A perfect use case for this criteria I’ve found recently is generating charts in LaTeX. I’m currently in the process of writing a machine learning paper in LaTeX and found that I wanted to translate a blurry crop of Chollet’s machine learning rules into one that was rendered correctly in my document:

After going back and forth with it a bit to generate the entire diagram, I got:

Note the caption here: you still have to watch very, very carefully because I didn’t mean for it to write about “previous” inputs, the two charts have nothing to do with each other.

Some other good use-cases people have found in the programming space include generating training data gold sets for use in downstream models, which works great because you don’t have to check the validity of the fake data, writing and checking regex and crontabs, formatting tables into Markdown (or from Markdown into different formats), and hundreds of other small tasks that make developer life less miserable.

Whether any of this continues to hold true depend on the model updates the researchers make to ChatGPT, as well as how it becomes implemented. Will it be available to individual users in a free tier, or will it eventually be gated for everyone? Will it be part of Microsoft’s Azure API and OpenAI’s API, meaning that its power is now limited to developers? Will it all be locked away at big companies through consulting engagements with Bain?

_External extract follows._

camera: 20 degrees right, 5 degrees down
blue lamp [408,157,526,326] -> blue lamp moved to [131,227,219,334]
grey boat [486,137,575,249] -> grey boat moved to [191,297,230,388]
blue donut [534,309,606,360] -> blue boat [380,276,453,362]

All of this remains to be seen and if you read this post a month from now, the facts might have radically shifted - the examples I originally intended as “things that ChatGPT got wrong” seem to have actually been fixed.

What is clear to me is that we are in a new paradigm for the way we navigate content, whether through this model or other ones that are released soon. Upon prompting, the new universe gives us results, but those results are more directional vibes than concrete answers. It is up to us to figure out how to direct them in ways that we want for the best results and navigate the noise.